Trenton — New Jersey Department of Transportation (NJDOT) officials announced the release of a new study conducted by Rutgers University’s Alan M. Voorhees Transportation Center that determined the average cost to plan, construct, operate, and maintain one mile of roadway under NJDOT jurisdiction is $183,757.
The study (www.state.nj.us/transportation/publicat/2016studyconopmaint.pdf) is part of a two-phase effort to provide an understanding of aggregate costs associated with NJDOT roadways and bridges. Rutgers will conduct additional research to understand more completely the factors that influence cost efficiency.

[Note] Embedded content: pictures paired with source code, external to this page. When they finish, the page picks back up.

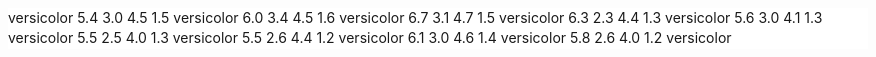    <td style="text-align:left;"> versicolor </td>
  </tr>
  <tr>
   <td style="text-align:right;"> 5.4 </td>
   <td style="text-align:right;"> 3.0 </td>
   <td style="text-align:right;"> 4.5 </td>
   <td style="text-align:right;"> 1.5 </td>
   <td style="text-align:left;"> versicolor </td>
  </tr>
  <tr>
   <td style="text-align:right;"> 6.0 </td>
   <td style="text-align:right;"> 3.4 </td>
   <td style="text-align:right;"> 4.5 </td>
   <td style="text-align:right;"> 1.6 </td>
   <td style="text-align:left;"> versicolor </td>
  </tr>
  <tr>
   <td style="text-align:right;"> 6.7 </td>
   <td style="text-align:right;"> 3.1 </td>
   <td style="text-align:right;"> 4.7 </td>
   <td style="text-align:right;"> 1.5 </td>
   <td style="text-align:left;"> versicolor </td>
  </tr>
  <tr>
   <td style="text-align:right;"> 6.3 </td>
   <td style="text-align:right;"> 2.3 </td>
   <td style="text-align:right;"> 4.4 </td>
   <td style="text-align:right;"> 1.3 </td>
   <td style="text-align:left;"> versicolor </td>
  </tr>
  <tr>
   <td style="text-align:right;"> 5.6 </td>
   <td style="text-align:right;"> 3.0 </td>
   <td style="text-align:right;"> 4.1 </td>
   <td style="text-align:right;"> 1.3 </td>
   <td style="text-align:left;"> versicolor </td>
  </tr>
  <tr>
   <td style="text-align:right;"> 5.5 </td>
   <td style="text-align:right;"> 2.5 </td>
   <td style="text-align:right;"> 4.0 </td>
   <td style="text-align:right;"> 1.3 </td>
   <td style="text-align:left;"> versicolor </td>
  </tr>
  <tr>
   <td style="text-align:right;"> 5.5 </td>
   <td style="text-align:right;"> 2.6 </td>
   <td style="text-align:right;"> 4.4 </td>
   <td style="text-align:right;"> 1.2 </td>
   <td style="text-align:left;"> versicolor </td>
  </tr>
  <tr>
   <td style="text-align:right;"> 6.1 </td>
   <td style="text-align:right;"> 3.0 </td>
   <td style="text-align:right;"> 4.6 </td>
   <td style="text-align:right;"> 1.4 </td>
   <td style="text-align:left;"> versicolor </td>
  </tr>
  <tr>
   <td style="text-align:right;"> 5.8 </td>
   <td style="text-align:right;"> 2.6 </td>
   <td style="text-align:right;"> 4.0 </td>
   <td style="text-align:right;"> 1.2 </td>
   <td style="text-align:left;"> versicolor </td>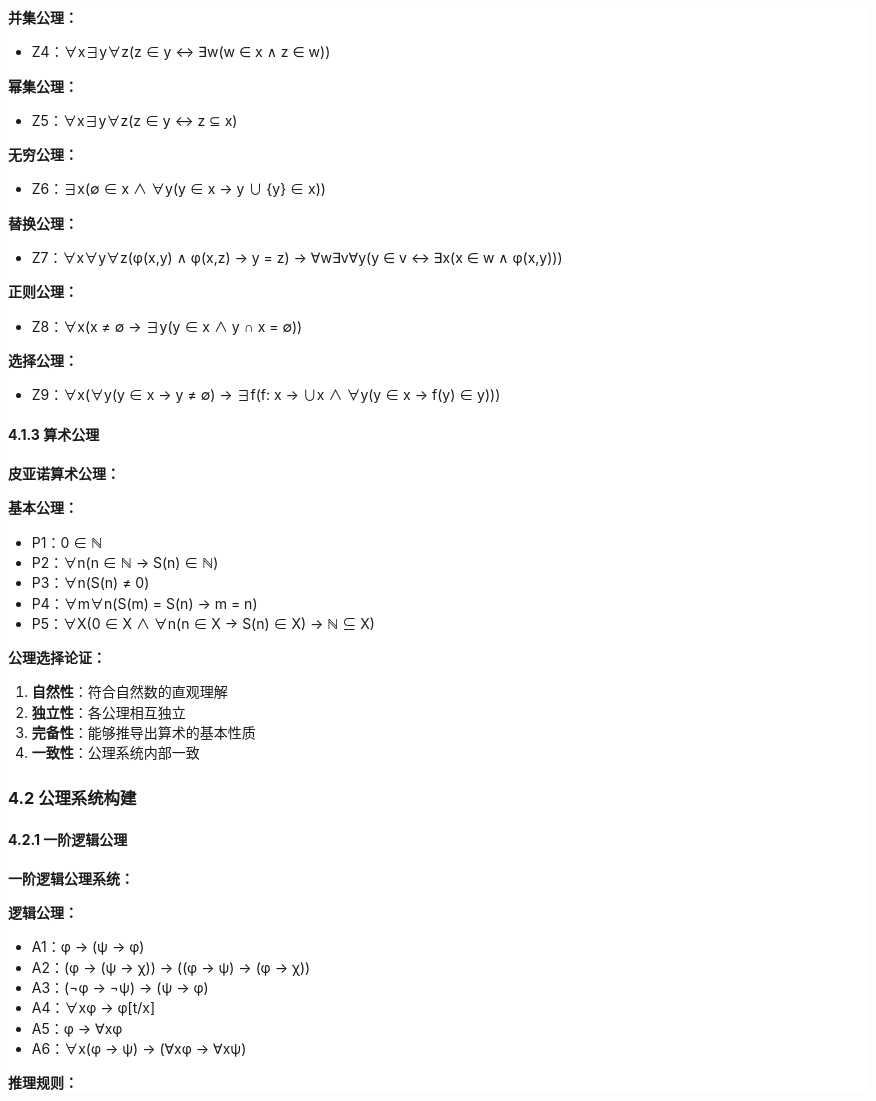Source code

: **并集公理：**

- Z4：∀x∃y∀z(z ∈ y ↔ ∃w(w ∈ x ∧ z ∈ w))

**幂集公理：**

- Z5：∀x∃y∀z(z ∈ y ↔ z ⊆ x)

**无穷公理：**

- Z6：∃x(∅ ∈ x ∧ ∀y(y ∈ x → y ∪ {y} ∈ x))

**替换公理：**

- Z7：∀x∀y∀z(φ(x,y) ∧ φ(x,z) → y = z) → ∀w∃v∀y(y ∈ v ↔ ∃x(x ∈ w ∧ φ(x,y)))

**正则公理：**

- Z8：∀x(x ≠ ∅ → ∃y(y ∈ x ∧ y ∩ x = ∅))

**选择公理：**

- Z9：∀x(∀y(y ∈ x → y ≠ ∅) → ∃f(f: x → ∪x ∧ ∀y(y ∈ x → f(y) ∈ y)))

#### 4.1.3 算术公理

**皮亚诺算术公理：**

**基本公理：**

- P1：0 ∈ ℕ
- P2：∀n(n ∈ ℕ → S(n) ∈ ℕ)
- P3：∀n(S(n) ≠ 0)
- P4：∀m∀n(S(m) = S(n) → m = n)
- P5：∀X(0 ∈ X ∧ ∀n(n ∈ X → S(n) ∈ X) → ℕ ⊆ X)

**公理选择论证：**

1. **自然性**：符合自然数的直观理解
2. **独立性**：各公理相互独立
3. **完备性**：能够推导出算术的基本性质
4. **一致性**：公理系统内部一致

### 4.2 公理系统构建

#### 4.2.1 一阶逻辑公理

**一阶逻辑公理系统：**

**逻辑公理：**

- A1：φ → (ψ → φ)
- A2：(φ → (ψ → χ)) → ((φ → ψ) → (φ → χ))
- A3：(¬φ → ¬ψ) → (ψ → φ)
- A4：∀xφ → φ[t/x]
- A5：φ → ∀xφ
- A6：∀x(φ → ψ) → (∀xφ → ∀xψ)

**推理规则：**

“The New Jersey Department of Transportation is committed to providing a modern, safe, and reliable transportation system throughout the State in the most effective manner possible,” NJDOT Acting Commissioner Richard T. Hammer said. “The study is part of an on-going effort to identify those factors that drive costs in New Jersey’s public transportation sector.”
The Rutgers study found that on average nearly 60 percent of total transportation-related expenditures are for activities not directly associated with planning, construction, operating, and maintaining roads and bridges under NJDOT jurisdiction. These costs are related to expenditures for NJ TRANSIT, debt services on transportation bonds, funding for local road projects, aviation, maritime and rail freight, and contribute to providing a comprehensive and safe transportation system throughout the State.
“The Rutgers study stands in stark contrast to a recent report that grossly over-reported New Jersey’s highway costs at $2 million per mile,” Hammer said, noting that the Rutgers study concurred that it is inappropriate to include the entire debt service amount on transportation bonds when calculating lane mile costs, and that additional analysis is required to isolate the portion attributable to highway projects.
The study also determined that on average $1.5 billion is spent annually on highway expenses, and of this amount, approximately 60 percent is attributable to construction. Less than four percent is attributable to administration, planning and research. The remainder goes toward operations and maintenance.
“The facts of this study not only demonstrate the Department’s responsible stewardship of taxpayer dollars,” Hammer added. “But also will allow NJDOT to single out cost driver outliers, which will in turn provide the Department the ability to target future efficiency efforts.”
Phase II of this study will conduct an analysis of toll road authority expenditures and produce a detailed case study analysis of various NJDOT and toll authority roadway and bridge projects to understand cost efficiency variation more completely.